事前に高額療養費の適用を受けることがわかっている場合は、公的医療保険から限定額適用認定証の交付を受けておくと、窓口での支払いが自己負担限度額だけで済みます。

上記の例の場合、限定額適用認定証があると、窓口での支払いが30万円ではなく87,430円になります。

限定額適用認定証

窓口負担を軽くする方法 その2

限定額適用認定証は、事前に交付申請をおこなわなければならないため、医療機関からの請求に間に合わないことがあります。このような時に、窓口負担を軽減するために利用したいのが、高額療養費貸付制度です。加入している公的医療保険から、高額療養費支給見込額の8~9割(健康保険によって異なる)を無利子で借りることができます。

公的医療保険に加入している人であればだれでも利用でき、審査などはありません。公的医療保険から医療機関に貸付金が支払われ、返済には高額療費の給付金が充てられるしくみです。窓口での自己負担額は、高額療養費の自己負担限度額と貸付をうけられない残り1~2割の費用となります(残り1~2割分は、3か月後に高額療養費として給付されます)。

先ほどの例の場合、高額療養費貸付制度を使用して170,056円~191,313円を借りることができるため、窓口での支払いは、108,687円(87,430円+21,257円)~129,944円(87,430円+42,514円)になります。
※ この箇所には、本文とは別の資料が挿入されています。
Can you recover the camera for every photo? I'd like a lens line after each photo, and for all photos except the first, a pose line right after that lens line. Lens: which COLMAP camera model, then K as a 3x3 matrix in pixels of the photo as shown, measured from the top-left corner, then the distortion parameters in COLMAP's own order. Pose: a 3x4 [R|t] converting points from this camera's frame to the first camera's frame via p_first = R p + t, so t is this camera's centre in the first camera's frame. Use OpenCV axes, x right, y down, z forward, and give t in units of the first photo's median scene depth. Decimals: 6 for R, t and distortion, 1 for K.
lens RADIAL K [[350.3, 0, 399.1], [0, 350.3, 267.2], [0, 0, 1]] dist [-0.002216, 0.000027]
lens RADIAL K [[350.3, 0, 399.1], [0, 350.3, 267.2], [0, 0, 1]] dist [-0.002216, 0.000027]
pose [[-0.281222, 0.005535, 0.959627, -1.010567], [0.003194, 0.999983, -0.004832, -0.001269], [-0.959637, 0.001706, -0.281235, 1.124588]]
ただし、保険料の滞納などがあると、高額療養費貸付制度を利用できないことがあります。

高額療養費貸付制度

組合健保の独自給付でさらに負担軽減も!

大企業に勤める会社員が加入する組合健保や、公務員が加入する共済組合には、法律で定められた給付(法定給付)に加えて、独自の上乗せ給付である付加給付をおこなっているところがあります。

付加給付の一例として、一部負担還元金あります。1か月の医療費の自己負担が一定額(2万円・2万5,000円など)を超えると、その分が払い戻される制度です。入院や手術をしても、負担側はわずか数万円で済みます。

付加給付の内容は、組合健保によってさまざまです。「健保のしおり」や健保組合のサイトなどで給付内容をチェックしておきましょう。

このように、たとえ入院や手術などで多額の医療費がかかったとしても、実質的な負担はそれほど多くありません。健保組合などの付加給付が充実していれば、医療保険に加入する必要はないでしょう。「はじめに医療保険ありき」ではなく、高額療養費制度でカバーしきれない場合に医療保険の加入を検討するようにしましょう。

※本記事は2018年11月現在の情報をもとに作成しています。